Of course, if muon-catalyzed d-t nuclear fusion (μCF) were able to be realized practically, it would be a much "greener" way of generating power than conventional nuclear fission reactors because muon-catalyzed d-t nuclear fusion (μCF), like other types of nuclear fusion generally, produce far less harmful (and far less long-lived) radioactive wastes, and hardly any greenhouse gases. Indeed, practical and economically sensible muon-catalyzed d-t nuclear fusion (μCF) would go a long way toward saving our one and (so far) only home, the beautiful (mostly) blue planet Earth, from the further over-production of harmful greenhouse gases, which primarily come from the wholesale destructive burning of irreplaceable fossil fuels to generate the ever-increasing energy and power needs of humankind. Greenhouse gases tragically contribute to global warming, which is really global heating, and, if not stopped and reversed, will have truly catastrophic consequences for all Earth-bound life.
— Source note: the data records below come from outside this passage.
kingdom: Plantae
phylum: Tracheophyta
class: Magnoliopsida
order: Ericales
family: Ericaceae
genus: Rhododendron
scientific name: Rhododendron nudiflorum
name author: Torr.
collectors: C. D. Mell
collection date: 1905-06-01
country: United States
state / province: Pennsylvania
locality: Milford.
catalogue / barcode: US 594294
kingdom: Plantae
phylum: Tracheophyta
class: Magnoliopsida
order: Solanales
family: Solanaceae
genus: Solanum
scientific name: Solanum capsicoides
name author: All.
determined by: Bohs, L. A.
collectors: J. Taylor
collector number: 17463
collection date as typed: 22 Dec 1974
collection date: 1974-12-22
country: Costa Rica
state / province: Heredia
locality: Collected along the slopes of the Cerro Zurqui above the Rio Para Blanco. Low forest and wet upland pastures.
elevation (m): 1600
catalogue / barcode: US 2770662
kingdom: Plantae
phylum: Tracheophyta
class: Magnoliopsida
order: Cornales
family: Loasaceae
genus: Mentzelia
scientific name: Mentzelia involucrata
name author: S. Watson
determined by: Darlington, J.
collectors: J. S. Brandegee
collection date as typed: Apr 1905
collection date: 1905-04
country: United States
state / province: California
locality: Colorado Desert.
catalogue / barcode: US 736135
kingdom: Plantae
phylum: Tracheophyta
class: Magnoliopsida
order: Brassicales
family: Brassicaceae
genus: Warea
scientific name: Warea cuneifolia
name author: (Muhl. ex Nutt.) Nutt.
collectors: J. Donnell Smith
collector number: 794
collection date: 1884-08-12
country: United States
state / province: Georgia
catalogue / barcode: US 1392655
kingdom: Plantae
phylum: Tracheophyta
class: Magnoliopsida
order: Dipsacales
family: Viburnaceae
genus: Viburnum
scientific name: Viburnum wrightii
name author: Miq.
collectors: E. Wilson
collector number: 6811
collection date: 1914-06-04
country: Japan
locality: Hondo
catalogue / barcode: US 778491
Some very clever people have proposed extremely innovative "hybrid" fusion/fission schemes to use the copious neutrons produced in muon-catalyzed d-t nuclear fusions (μCF's) to "breed" fissile (fissionable) fuels, such as Uranium-233 (92U), from in "fertile" materials, such as Thorium-232 (90Th), for example. The fissile fuels that have been bred can then be "burned," either in a convential supercritical nuclear fission reactor or, better yet, in an unconventional subcritical fission "pile", not unlike the accelerator-driven systems (ADS) that have been proposed for, and in some places are currently being developed for, the accelerator transmutation of waste (ATW), for example, using neutrons to transmute large quantities of highly radioactive and extremely long-lived nuclear wastes, such as those produced (mainly) by conventional nuclear fission reactors, into less harmful, less radioactive, less toxic, and much less long-lived transmuted elements, as well as for the Energy amplifier devised by Physics Nobel Laureate Carlo Rubbia, among others. The "breeding" takes place due to certain neutron-capture nuclear reactions, followed by beta-decays (β-decays), the ejection of electrons and neutrinos from nuclei as neutrons within the nuclei decay into protons as a result of weak nuclear forces. Technically, looking at beta-decay (β-decay) from the more fundamental quark perspective, a down quark, having one-third (1/3) of the negative electric charge of an electron, present in a neutron, decays into an up quark, having two-thirds (2/3) of the positive electric charge of a positron, the antimatter counterpart of an electron, thereby changing the neutron, made up of two "valence" down quarks and one "valence" up quark, into a proton, made up of two "valence" up quarks and one "valence" down quark), due to "electo-weak" interactions.


Some Conclusions

Except for refinements such as these, not all that much has changed in nearly half a century since Jackson's assessment of the feasibility of muon-catalyzed fusion (μCF), other than Vesman's prediction of the hyperfine resonant formation of the muonic heavy Hydrogen molecular ion ((d-μ-t)), which was subsequently experimentally observed. This helped spark renewed interest in the whole field of muon-catalyzed fusion (μCF), which remains an active area of research worldwide among those who continue to be fascinated and intrigued (and frustrated) by this tantalizing approach to controllable nuclear fusion that almost works. Clearly, as Jackson observed in his 1957 paper, muon-catalyzed fusion (μCF) is "unlikely" to provide "useful power production," "unless an energetically cheaper way of producing μ-mesons can be found."


References

  • F.C. Frank, Nature 160, 525 (1947).
  • Ya.B. Zel'dovitch, Doklady Akad. Nauk U.S.S.R. 95, 493 (1954).
  • L.W. Alvarez et al., Phys. Rev. 105, 1127 (1957).
  • J.D. Jackson, "Catalysis of Nuclear Reactions between Hydrogen Isotopes by μ-Mesons," Phys. Rev., 106, 330, April 15, 1957.
  • Rafelski, Johann and Steven E. Jones (1987). "Cold Nuclear Fusion". Scientific American, v. 257 #1, pp. 84–89.